Flourless Chocolate Cake

Flourless Chocolate Cake

Flourless Chocolate Cake Recipe
Prep time
Cook time
Total time
Serves: 12
  • ⅔ c. organic erythritol
  • 3 tsp. organic vanilla extract
  • 12 oz. organic bittersweet chocolate
  • 8 large organic omega-3 eggs, separated
  • ¼ tsp. fine sea salt
  • 12 tbsp. organic, grass-fed butter
  • ½ tsp. SweetLeaf® Stevia Extract
  • ¼ tsp. cream of tartar
  1. Preheat oven to 325 degrees F.
  2. Oil and lightly flour (coconut flour) a 9-inch springform cake round.
  3. Cut a piece of wax paper or parchment to fit inside the bottom of the pan, then place the paper in the bottom of the pan.
  4. In a double-boiler on gentle heat, melt the butter and chocolate together until smooth. Set aside to cool slightly.

◆ Tasks to complete:
A: Reproduce everything in the cake recipe from "3. Cut a piece" down to "to cool slightly.".
B: How many eggs does the flourless chocolate cake recipe call for?
C: Continue the flourless chocolate cake recipe from its last step.

◆ Given information:

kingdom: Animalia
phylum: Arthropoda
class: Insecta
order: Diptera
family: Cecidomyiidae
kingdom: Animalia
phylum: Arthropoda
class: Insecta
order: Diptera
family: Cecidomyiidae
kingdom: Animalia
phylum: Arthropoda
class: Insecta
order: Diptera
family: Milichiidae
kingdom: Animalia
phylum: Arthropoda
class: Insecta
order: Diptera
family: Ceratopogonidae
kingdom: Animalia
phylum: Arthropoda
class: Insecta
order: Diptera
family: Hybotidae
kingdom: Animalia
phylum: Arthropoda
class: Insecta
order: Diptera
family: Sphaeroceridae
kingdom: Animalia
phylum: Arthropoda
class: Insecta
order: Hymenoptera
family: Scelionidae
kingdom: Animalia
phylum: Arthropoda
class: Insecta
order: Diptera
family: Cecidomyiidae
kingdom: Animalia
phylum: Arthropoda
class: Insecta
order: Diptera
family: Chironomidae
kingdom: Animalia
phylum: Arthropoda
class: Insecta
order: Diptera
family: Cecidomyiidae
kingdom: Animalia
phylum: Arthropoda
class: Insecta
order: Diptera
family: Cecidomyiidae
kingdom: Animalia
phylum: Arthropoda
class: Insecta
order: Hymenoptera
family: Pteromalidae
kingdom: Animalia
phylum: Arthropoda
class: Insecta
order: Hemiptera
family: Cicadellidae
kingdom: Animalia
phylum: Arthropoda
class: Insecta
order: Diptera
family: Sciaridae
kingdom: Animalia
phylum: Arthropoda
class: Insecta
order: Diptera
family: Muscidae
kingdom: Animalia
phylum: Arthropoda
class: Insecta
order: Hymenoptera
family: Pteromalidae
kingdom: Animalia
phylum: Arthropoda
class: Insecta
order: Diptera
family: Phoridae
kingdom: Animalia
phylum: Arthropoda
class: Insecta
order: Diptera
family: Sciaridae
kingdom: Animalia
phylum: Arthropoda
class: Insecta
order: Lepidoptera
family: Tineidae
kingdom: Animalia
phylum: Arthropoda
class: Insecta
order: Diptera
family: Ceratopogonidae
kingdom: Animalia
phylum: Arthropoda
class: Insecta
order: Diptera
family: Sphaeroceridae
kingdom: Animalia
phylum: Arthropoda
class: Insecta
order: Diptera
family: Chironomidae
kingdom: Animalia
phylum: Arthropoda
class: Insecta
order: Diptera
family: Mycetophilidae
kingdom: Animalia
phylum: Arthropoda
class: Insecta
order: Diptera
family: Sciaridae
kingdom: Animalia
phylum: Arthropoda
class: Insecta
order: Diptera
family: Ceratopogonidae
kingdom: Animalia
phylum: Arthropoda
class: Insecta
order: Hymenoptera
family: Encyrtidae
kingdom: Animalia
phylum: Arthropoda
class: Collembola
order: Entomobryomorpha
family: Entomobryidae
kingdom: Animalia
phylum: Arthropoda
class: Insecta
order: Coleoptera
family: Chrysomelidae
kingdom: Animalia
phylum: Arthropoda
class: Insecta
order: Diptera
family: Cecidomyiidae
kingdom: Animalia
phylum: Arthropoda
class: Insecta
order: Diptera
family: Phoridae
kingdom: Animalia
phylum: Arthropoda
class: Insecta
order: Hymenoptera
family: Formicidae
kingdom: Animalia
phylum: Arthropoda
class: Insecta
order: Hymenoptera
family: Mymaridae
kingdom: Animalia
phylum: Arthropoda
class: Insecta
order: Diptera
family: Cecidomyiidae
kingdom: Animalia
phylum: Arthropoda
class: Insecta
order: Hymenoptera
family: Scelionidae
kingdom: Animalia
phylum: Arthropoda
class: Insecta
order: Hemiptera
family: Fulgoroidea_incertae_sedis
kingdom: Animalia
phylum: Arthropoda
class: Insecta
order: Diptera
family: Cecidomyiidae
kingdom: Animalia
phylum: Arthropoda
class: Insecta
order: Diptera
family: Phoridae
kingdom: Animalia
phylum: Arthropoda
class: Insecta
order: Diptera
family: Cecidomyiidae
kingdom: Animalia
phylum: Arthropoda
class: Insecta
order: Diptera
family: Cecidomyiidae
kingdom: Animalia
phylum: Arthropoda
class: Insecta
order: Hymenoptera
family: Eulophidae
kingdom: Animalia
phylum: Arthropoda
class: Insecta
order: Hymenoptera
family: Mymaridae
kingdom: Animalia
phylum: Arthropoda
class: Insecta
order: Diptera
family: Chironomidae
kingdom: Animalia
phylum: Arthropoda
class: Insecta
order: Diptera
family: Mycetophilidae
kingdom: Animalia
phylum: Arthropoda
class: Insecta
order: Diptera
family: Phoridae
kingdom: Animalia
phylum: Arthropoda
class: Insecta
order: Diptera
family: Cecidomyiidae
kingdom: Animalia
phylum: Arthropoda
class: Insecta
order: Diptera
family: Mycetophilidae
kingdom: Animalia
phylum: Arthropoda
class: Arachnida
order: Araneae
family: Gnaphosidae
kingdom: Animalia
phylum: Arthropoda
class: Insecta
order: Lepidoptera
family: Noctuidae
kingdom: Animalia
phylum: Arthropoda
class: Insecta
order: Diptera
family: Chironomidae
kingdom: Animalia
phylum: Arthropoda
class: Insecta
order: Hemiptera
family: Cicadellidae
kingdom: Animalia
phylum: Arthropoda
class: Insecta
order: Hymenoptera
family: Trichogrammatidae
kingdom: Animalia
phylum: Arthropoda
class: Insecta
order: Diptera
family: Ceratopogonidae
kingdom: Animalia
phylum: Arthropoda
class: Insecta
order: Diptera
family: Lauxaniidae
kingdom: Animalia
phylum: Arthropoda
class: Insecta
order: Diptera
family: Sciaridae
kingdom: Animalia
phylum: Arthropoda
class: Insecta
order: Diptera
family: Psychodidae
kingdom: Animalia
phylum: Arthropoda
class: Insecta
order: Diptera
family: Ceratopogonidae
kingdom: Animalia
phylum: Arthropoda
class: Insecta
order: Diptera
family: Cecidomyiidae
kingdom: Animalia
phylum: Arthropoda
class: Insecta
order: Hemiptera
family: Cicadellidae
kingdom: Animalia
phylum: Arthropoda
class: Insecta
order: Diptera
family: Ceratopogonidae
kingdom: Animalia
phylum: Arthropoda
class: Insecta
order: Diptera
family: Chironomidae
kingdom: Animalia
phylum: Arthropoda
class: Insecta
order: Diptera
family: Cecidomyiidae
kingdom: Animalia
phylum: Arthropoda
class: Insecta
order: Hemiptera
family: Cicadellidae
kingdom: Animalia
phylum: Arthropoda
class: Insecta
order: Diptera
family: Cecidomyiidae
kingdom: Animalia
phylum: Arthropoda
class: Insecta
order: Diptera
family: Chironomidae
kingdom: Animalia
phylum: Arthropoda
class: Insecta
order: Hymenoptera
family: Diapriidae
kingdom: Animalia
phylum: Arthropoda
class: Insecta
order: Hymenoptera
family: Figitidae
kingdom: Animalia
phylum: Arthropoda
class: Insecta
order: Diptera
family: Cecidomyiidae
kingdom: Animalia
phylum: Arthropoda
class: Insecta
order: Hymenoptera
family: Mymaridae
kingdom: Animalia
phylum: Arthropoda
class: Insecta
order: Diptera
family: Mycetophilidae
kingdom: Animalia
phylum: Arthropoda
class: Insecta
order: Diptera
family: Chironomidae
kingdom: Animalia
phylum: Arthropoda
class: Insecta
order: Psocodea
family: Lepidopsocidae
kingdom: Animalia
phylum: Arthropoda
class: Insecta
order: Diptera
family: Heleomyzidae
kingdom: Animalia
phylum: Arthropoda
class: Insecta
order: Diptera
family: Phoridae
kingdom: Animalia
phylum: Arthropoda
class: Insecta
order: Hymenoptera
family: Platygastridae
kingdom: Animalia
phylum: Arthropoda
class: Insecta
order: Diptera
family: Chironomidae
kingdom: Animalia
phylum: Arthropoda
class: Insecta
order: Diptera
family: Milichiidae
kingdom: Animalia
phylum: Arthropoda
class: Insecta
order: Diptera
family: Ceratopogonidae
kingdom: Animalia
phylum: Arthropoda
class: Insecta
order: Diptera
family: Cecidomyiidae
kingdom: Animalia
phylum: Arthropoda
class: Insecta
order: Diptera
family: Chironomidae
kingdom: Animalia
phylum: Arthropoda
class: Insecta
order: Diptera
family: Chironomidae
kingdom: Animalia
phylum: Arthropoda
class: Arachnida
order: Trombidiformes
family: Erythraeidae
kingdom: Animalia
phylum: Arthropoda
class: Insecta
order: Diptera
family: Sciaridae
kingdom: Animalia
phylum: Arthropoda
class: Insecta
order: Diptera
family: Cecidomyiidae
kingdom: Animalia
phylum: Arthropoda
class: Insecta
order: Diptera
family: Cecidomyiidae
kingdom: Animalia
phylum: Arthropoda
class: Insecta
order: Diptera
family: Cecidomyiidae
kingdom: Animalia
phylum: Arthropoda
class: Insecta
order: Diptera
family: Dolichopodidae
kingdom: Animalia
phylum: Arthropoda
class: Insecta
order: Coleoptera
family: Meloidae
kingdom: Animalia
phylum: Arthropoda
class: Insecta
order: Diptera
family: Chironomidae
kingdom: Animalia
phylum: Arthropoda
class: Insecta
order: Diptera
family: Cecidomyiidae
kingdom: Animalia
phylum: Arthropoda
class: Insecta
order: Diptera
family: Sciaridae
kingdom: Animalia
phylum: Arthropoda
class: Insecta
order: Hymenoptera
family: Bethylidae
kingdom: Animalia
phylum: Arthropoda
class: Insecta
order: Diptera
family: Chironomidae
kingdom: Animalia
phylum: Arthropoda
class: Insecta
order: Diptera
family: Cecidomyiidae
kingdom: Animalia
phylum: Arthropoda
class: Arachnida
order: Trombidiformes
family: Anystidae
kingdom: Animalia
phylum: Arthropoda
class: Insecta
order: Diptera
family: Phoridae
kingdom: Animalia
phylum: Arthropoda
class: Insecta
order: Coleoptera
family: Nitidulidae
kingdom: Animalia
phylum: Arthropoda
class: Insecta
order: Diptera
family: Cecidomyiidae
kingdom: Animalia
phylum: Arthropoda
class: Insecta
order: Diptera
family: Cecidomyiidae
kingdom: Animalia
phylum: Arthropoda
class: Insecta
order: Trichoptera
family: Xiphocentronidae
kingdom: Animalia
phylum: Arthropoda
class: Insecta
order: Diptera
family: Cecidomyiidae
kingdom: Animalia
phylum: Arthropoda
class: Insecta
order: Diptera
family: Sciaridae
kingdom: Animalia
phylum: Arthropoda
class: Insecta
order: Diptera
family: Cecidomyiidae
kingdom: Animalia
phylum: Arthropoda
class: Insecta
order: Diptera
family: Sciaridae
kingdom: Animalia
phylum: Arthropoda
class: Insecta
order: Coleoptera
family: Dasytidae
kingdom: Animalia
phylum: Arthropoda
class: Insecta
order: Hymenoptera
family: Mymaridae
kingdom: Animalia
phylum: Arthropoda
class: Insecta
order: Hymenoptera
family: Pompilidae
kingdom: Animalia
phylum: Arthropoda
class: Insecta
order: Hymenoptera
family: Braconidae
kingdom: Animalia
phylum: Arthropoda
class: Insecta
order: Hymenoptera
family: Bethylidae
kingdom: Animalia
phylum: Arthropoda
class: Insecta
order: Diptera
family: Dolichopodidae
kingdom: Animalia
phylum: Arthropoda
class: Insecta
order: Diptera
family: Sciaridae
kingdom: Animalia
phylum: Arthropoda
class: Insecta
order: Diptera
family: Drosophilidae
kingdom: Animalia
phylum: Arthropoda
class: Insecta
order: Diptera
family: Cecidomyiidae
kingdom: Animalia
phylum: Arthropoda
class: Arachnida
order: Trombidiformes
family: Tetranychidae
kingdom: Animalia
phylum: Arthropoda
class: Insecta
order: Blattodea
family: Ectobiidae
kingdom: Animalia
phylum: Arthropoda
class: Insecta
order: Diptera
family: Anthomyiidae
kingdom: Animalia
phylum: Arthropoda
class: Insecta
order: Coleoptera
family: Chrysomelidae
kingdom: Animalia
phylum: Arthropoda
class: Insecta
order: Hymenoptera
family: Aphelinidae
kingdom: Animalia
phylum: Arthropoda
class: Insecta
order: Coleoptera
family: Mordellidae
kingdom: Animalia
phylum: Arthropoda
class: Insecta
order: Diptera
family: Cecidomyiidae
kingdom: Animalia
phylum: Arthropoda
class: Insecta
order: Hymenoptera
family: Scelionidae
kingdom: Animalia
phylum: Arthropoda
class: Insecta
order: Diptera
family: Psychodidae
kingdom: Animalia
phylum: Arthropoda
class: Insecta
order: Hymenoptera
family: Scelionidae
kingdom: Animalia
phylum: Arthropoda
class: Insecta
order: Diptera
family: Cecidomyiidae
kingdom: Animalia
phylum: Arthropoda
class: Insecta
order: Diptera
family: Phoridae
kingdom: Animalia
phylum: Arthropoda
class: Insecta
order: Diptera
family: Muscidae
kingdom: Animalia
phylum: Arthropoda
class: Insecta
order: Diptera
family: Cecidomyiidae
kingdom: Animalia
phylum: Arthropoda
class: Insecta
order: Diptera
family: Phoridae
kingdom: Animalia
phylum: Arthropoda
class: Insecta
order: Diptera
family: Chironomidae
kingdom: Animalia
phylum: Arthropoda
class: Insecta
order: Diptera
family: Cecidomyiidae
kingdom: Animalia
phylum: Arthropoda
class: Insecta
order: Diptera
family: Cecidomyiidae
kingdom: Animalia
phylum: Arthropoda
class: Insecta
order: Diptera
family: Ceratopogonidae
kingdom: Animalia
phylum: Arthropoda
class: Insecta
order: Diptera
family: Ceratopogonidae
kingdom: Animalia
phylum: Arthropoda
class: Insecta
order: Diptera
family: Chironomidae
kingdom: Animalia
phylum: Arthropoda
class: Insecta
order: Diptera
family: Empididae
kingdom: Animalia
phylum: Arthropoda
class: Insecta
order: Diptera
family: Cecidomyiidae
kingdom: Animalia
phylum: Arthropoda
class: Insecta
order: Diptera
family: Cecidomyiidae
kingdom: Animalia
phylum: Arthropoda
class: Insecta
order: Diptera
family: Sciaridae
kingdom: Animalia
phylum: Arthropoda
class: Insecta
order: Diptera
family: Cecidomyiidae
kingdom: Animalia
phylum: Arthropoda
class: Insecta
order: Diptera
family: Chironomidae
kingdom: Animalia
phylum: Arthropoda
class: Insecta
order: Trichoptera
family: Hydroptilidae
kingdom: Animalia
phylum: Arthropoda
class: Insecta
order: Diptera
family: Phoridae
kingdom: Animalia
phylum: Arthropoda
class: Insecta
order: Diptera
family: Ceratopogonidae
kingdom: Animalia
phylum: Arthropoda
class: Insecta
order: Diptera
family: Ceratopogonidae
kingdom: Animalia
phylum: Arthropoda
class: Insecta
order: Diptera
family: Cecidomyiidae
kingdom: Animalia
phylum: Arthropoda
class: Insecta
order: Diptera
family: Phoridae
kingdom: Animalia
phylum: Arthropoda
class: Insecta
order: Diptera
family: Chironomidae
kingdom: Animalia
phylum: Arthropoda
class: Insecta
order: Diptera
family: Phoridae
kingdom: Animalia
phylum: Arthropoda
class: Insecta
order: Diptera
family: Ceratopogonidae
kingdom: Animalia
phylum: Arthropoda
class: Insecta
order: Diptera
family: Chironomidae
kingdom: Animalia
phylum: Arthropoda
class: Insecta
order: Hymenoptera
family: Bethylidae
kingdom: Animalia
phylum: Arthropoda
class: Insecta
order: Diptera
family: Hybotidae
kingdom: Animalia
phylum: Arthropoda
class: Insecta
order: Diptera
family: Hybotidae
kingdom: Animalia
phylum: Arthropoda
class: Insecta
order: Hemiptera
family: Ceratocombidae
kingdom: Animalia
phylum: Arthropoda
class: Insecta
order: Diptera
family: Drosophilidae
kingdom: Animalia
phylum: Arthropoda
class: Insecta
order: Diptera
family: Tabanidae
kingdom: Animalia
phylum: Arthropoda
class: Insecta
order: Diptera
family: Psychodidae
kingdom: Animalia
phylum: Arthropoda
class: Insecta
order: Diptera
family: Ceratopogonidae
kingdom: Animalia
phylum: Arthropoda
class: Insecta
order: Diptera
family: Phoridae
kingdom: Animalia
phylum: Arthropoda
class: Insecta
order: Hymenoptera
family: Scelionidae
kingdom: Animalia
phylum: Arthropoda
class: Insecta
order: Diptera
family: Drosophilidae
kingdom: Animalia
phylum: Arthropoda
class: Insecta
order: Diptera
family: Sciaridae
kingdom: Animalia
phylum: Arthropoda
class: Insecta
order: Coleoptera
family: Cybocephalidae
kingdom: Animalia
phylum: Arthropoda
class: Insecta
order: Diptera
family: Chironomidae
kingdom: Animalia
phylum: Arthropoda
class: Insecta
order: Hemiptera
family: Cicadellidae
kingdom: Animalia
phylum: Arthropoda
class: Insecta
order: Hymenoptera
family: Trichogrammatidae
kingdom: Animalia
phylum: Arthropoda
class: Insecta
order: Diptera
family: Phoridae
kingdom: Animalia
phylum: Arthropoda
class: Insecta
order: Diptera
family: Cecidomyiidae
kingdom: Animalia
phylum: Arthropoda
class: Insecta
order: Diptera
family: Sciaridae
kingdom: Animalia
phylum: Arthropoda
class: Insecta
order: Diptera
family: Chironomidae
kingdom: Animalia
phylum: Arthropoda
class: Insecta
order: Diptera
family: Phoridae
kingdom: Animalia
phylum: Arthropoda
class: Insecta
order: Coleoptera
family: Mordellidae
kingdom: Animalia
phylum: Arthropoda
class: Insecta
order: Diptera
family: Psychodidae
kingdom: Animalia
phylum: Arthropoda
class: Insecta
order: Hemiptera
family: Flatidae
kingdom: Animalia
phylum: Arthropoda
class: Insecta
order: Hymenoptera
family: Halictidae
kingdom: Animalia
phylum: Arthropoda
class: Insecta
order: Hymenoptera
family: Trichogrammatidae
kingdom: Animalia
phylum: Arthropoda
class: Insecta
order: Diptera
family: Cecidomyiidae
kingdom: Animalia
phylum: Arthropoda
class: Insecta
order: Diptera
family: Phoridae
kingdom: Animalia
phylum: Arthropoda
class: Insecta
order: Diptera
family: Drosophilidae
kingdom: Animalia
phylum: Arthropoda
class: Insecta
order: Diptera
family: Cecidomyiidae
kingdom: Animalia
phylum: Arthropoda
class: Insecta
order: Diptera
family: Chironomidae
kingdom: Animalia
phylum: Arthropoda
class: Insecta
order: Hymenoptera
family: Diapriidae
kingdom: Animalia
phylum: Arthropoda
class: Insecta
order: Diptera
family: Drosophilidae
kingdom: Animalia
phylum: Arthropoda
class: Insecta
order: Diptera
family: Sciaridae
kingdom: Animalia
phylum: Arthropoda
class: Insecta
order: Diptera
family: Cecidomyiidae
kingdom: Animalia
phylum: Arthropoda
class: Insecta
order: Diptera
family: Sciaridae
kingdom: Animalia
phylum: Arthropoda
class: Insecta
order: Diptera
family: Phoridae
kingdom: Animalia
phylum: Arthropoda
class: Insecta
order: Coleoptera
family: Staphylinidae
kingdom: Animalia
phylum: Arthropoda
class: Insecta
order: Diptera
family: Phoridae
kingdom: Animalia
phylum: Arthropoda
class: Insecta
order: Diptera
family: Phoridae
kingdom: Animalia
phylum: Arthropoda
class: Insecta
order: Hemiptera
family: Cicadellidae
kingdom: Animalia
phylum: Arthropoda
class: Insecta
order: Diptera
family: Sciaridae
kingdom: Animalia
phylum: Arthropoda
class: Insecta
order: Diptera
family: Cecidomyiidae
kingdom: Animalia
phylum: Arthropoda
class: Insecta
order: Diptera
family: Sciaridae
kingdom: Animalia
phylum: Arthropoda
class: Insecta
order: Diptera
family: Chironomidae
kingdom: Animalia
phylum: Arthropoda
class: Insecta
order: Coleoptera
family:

◆ Task-by-task outputs:
A:
3. Cut a piece of wax paper or parchment to fit inside the bottom of the pan, then place the paper in the bottom of the pan.
  4. In a double-boiler on gentle heat, melt the butter and chocolate together until smooth. Set aside to cool slightly.

B: 8 large organic omega-3 eggs, separated.

C:
  5. In a clean mixing bowl (make sure there is no oil residue on the bowl or mixer attachments) beat the egg whites until they become cloudy and frothy; about 30 seconds. Continue beating while adding the erythritol and cream of tartar. Beat until stiff peaks form. (NOTE: Do not over beat. If the eggs curdle, throw them away and start over with new egg whites.)
  6. Whisk the egg yolks, stevia and vanilla into the melted chocolate mixture in a large mixing bowl. Gently fold the egg whites into the chocolate (start by folding in about ⅓rd of the whites, then gently fold in the remaining whites), the mixture should end up fluffy and light.
  7. Pour into the prepared pan.
  8. Wrap the bottom of the pan with foil and place the pan in a deep cooking sheet with about ½ to 1 inch of water in it.
  9. Bake the cake for about 60-70 minutes or until a toothpick inserted comes out clean.
  10. Remove cake from oven and allow to cool for about an hour.
  11. Gently run a knife around the edge of the pan, and then carefully invert the cake onto a flat plate or other surface.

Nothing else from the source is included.